Mr. Netanyahu broke all records for speed in blaming Iran and Hezbollah for the recent terrorist attack that killed five Israelis in Burgas, Bulgaria, and in vowing that “Israel will react powerfully against Iranian terror.”

But what is the evidence on Iranian or Hezbollah involvement? Bulgarian officials keep saying they have no such evidence. More surprising still, government officials in Washington and elsewhere keep warning against jumping to conclusions.

So far the “evidence” against Iran consists primarily of trust-me assertions by Mr. Netanyahu. On Fox News Sunday on July 22, Mr. Netanyahu claimed Israel has “rock-solid evidence” tying Iran to the attack in Bulgaria. The same day onCBS’s Face the Nation, Mr. Netanyahu said, “We have unquestionable, fully substantiated intelligence that this [terrorist attack] was done by Hezbollah backed by Iran,” adding that Israel gives “specific details to … responsible governments and agencies.” Did the Israelis somehow forget to give “specific details” to Bulgarian and U.S. officials?

At a joint news conference with White House counter-terrorism adviser John Brennan in Sofia early last week, Bulgarian Prime Minister Boyko Borisov admitted that he was aware of no information concerning the terrorist or those who dispatched him.

Mr. Brennan’s July 25 talks with top Israeli officials, it appears, were similarly unproductive. According to the Israeli newspaper Haaretz on July 26: “A week after the Burgas attacks, Israeli, Bulgarian, and U.S. [officials] still have no leads regarding the identity of the suicide bomber.”

These events took place against an historical backdrop pregnant with relevance. July 23 was the 10th anniversary of a meeting at 10 Downing Street, at which the head British intelligence casually revealed the fraudulent origins of the coming attack on Iraq.

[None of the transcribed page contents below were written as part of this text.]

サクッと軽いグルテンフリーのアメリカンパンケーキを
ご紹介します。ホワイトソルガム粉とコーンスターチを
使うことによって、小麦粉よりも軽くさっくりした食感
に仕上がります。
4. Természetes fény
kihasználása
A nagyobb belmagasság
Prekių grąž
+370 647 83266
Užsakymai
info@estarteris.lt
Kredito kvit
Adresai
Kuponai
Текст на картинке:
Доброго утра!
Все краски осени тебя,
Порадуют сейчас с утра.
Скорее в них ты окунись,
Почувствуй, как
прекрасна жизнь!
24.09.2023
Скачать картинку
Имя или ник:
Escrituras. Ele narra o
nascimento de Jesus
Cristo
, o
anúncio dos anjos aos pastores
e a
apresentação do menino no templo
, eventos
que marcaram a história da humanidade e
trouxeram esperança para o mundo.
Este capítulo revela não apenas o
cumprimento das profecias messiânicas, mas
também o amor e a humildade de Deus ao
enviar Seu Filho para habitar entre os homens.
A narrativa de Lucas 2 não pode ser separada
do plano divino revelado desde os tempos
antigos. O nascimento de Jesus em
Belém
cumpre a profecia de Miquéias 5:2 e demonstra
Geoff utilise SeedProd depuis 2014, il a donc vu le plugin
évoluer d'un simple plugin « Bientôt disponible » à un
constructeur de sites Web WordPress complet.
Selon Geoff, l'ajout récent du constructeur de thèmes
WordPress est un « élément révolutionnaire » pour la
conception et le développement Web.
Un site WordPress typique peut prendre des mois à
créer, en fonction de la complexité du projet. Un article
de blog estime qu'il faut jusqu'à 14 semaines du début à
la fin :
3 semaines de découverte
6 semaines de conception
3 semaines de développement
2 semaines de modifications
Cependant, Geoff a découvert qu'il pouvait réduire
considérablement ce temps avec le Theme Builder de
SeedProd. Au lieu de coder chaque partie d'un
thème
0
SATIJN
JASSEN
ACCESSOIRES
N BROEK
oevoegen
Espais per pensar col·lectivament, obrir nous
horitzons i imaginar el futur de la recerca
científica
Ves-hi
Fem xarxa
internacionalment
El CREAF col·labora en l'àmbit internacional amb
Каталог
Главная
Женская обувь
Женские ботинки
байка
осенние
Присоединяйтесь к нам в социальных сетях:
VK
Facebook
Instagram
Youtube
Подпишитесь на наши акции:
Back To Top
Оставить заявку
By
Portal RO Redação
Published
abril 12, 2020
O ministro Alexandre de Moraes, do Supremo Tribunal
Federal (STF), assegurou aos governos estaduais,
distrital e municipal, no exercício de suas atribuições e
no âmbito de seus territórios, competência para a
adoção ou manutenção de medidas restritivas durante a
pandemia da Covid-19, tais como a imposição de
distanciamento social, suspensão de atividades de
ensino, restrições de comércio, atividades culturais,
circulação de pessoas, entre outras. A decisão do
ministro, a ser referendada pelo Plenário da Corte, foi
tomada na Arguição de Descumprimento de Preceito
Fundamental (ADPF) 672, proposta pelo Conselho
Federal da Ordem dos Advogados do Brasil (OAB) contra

The official minutes of that meeting were leaked to London’s Sunday Times, which ran them on its front page May 1, 2005. No one has disputed their authenticity.
This is how the minutes record the core of the briefing by Sir Richard Dearlove, the British intelligence chief, who had just conferred with his U.S. counterpart, George Tenet, at CIA headquarters on July 20, 2002, on what was in store for Iraq:

“… Military action was now seen as inevitable. Bush wanted to remove Saddam, through military action, justified by the conjunction of terrorism and WMD [weapons of mass destruction]. But the intelligence and facts were being fixed around the policy. …”

The “fixing” of intelligence is bad enough. But note Mr. Dearlove’s explanation that war with Iraq was to be “justified by the conjunction of terrorism and WMD.” Translation: We will claim Saddam has weapons of mass destruction and that he might well give them to terrorists — unless he is stopped forthwith.

Mr. Netanyahu is now taking the same line on Iran. On Face the Nation on July 22, he pointedly asked: “Just imagine what the consequences would be if these people [terrorists] and this regime [Iran] got a hold of nuclear weapons. … [We need to] make sure that the world’s most dangerous regime doesn’t get the world’s most dangerous weapons.”

Never mind the elusive evidence on the perpetrators of the attack in Bulgaria. Never mind that Defense Secretary Leon Panetta posed a question to himself on Face the Nation on January 8 and then answered it: “Are they [the Iranians] trying to develop a nuclear weapon? No.” Never mind that 10 days later Israeli Defense Minister Ehud Barack said essentially the same thing during an interview on Israeli Army Radio.

The likelihood of hostilities with Iran before the presidential election in November is increasing. Beware of “fixed” intelligence.